> [What to work on]: Copy out every line of the records below word for word, leaving out the pictures.

> [Data for processing]:

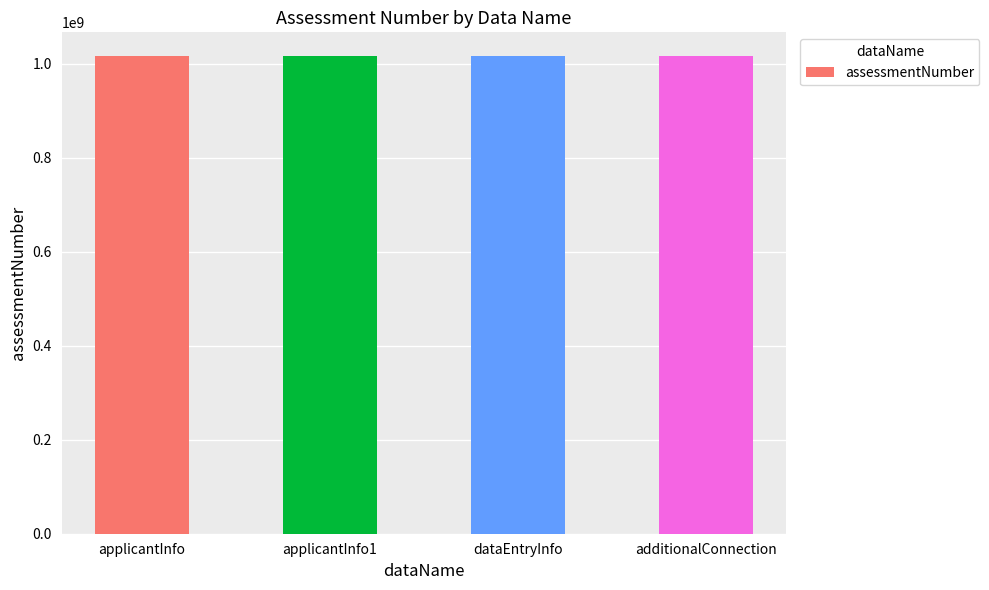

What is the average value?

1016068643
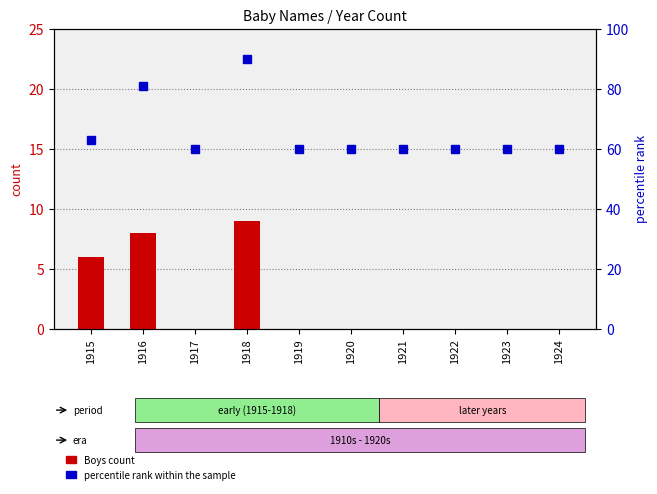

At which label is Boys count closest to 4?

1915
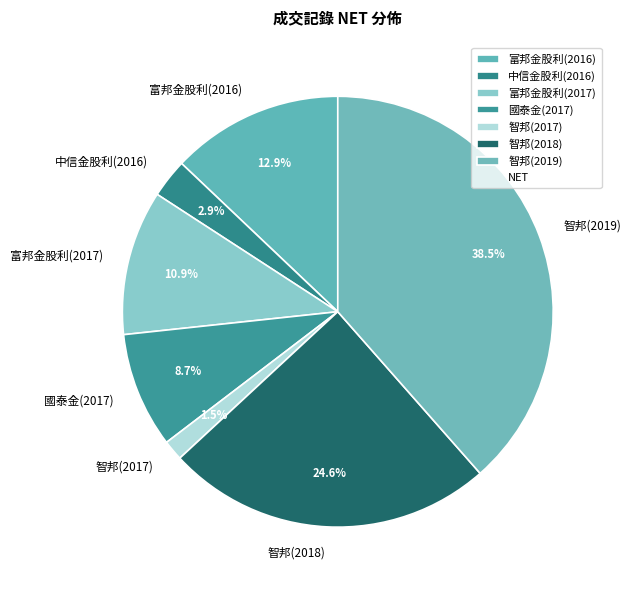

Combined, do 中信金股利(2016) and 智邦(2018) account for over 50%?

No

> [Task solution]:
What is the average value?

1016068643

At which label is Boys count closest to 4?

1915

Combined, do 中信金股利(2016) and 智邦(2018) account for over 50%?

No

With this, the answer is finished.